Can you edit the airline booking comments from "It's pretty but" to "to save $100." so that "a week or two" replaces "a day or two"?

# Start of Text extract

This is really nice, but they haven't solved the following problem: sometimes you need more information from further on in the process in order to choose your dates. For some types of trip, the most important thing is a combination of departure time and price; you want the lowest price as long as the departure/arrival is within your acceptable range, and then you want to work 'backwards' to pick dates based on that.
I don't know of any airline booking process that accommodates that use-case well.
Hipmunk lets you search for flights with a certain date range and pick the best flights from that, and there's also a "pricegraph" that sounds like it does exactly what you want by showing you the cheapest prices within the next 90 days.
It's pretty but it's missing the one feature I love from the old site which is to quickly scrub through dates to figure out if there's a cheaper flight earlier or later than my planned date. My travel plans are usually somewhat flexible so I'm often willing to shift by a day or two to save $100.
From a design perspective this is one of the most beautiful airline booking designs I've ever seen, but from a usability perspective it might just be the worst (save for maybe RyanAir).
The cities being laid out in a grid looks nice but is ultimately far more difficult to understand then just looking at an alphabetical list in a dropdown. Auto-picking your departure city based on your current location is admittedly a nice detail, but it wasn't immediately obvious how I change where I'm starting as the "link" was different than anything else on the page.
The "Who's Flying" section is massive for having so little real information. And why are that the font is 120px (or 12rem) but the "+/-" controls are faded out and tiny by comparison?

# End of Text extract
# Start of Information provided

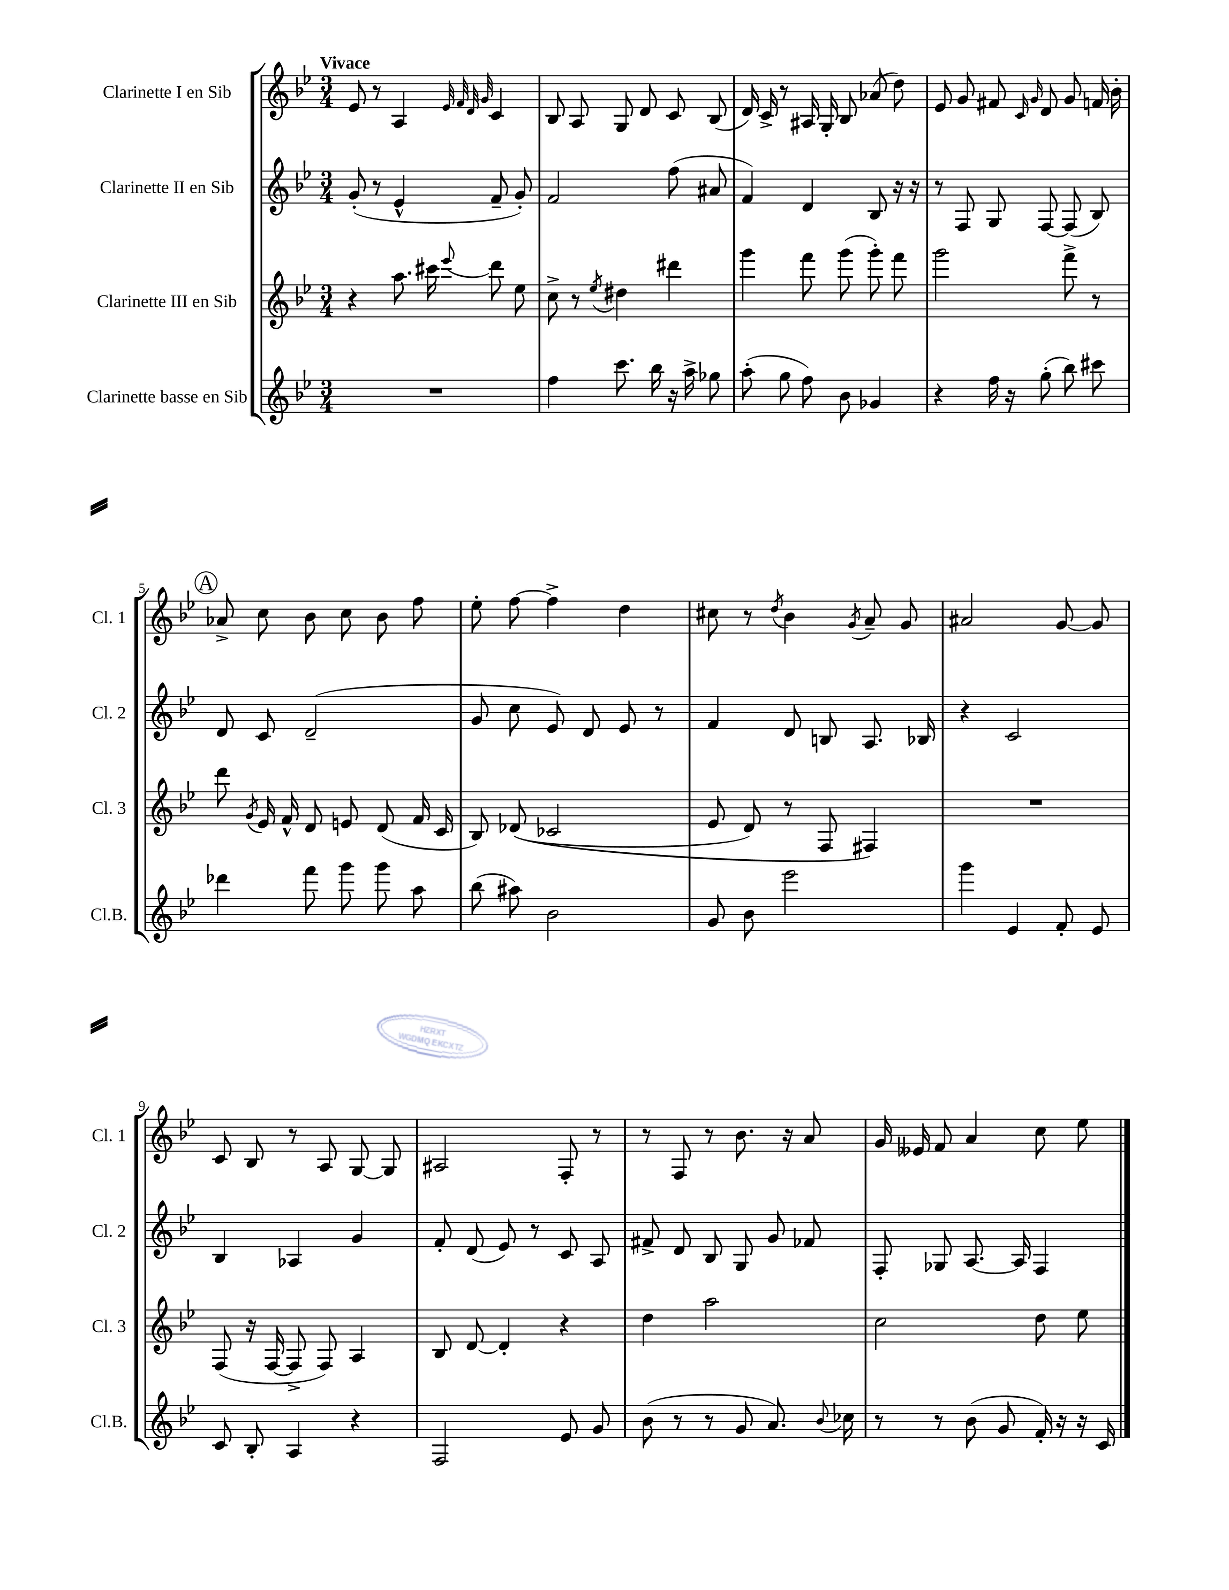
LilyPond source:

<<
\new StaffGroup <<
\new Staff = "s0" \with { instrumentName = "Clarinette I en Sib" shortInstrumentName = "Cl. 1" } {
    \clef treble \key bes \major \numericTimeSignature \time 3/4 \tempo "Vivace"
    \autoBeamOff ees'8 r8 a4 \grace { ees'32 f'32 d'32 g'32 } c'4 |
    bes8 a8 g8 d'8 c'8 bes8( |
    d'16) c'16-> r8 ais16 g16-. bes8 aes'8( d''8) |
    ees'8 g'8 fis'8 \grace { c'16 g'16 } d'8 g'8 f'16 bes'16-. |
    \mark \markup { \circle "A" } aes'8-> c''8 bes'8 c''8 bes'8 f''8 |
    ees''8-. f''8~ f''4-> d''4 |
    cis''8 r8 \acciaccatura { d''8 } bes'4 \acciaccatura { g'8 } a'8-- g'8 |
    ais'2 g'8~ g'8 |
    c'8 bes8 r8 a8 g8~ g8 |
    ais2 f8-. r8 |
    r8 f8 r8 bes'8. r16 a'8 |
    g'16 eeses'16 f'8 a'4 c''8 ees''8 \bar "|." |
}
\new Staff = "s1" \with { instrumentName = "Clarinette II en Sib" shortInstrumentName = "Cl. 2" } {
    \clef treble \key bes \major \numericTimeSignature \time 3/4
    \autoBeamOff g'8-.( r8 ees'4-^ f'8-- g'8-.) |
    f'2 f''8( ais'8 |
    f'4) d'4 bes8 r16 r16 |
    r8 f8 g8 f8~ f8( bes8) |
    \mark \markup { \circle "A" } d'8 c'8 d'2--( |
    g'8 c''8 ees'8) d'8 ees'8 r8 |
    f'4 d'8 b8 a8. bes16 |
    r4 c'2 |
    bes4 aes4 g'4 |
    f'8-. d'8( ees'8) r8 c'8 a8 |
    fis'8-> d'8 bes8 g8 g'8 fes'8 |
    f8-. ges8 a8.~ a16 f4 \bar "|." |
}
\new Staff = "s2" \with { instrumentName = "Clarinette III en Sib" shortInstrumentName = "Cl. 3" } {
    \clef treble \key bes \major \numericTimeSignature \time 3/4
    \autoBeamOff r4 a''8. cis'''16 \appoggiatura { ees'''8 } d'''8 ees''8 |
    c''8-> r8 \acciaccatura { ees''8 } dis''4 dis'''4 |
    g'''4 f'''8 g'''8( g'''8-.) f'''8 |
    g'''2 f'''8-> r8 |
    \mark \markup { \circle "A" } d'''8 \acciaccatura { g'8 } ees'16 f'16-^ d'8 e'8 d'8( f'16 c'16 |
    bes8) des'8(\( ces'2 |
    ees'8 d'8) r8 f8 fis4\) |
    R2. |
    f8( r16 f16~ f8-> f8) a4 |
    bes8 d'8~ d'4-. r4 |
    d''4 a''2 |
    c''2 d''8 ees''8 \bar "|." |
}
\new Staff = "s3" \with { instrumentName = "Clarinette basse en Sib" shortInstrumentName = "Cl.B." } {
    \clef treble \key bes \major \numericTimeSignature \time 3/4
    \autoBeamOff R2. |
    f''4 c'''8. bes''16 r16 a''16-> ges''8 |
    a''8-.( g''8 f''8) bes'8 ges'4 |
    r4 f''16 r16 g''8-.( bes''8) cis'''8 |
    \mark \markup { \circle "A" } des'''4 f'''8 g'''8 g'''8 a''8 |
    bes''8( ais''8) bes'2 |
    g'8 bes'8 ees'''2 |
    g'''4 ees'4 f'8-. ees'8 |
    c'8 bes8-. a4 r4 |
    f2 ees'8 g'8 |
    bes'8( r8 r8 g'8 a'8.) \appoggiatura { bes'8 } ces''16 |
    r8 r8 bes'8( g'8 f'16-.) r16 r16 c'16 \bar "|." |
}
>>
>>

# End of Information provided

■ **Task solution**
It's pretty but it's missing the one feature I love from the old site which is to quickly scrub through dates to figure out if there's a cheaper flight earlier or later than my planned date. My travel plans are usually somewhat flexible so I'm often willing to shift by a week or two to save $100.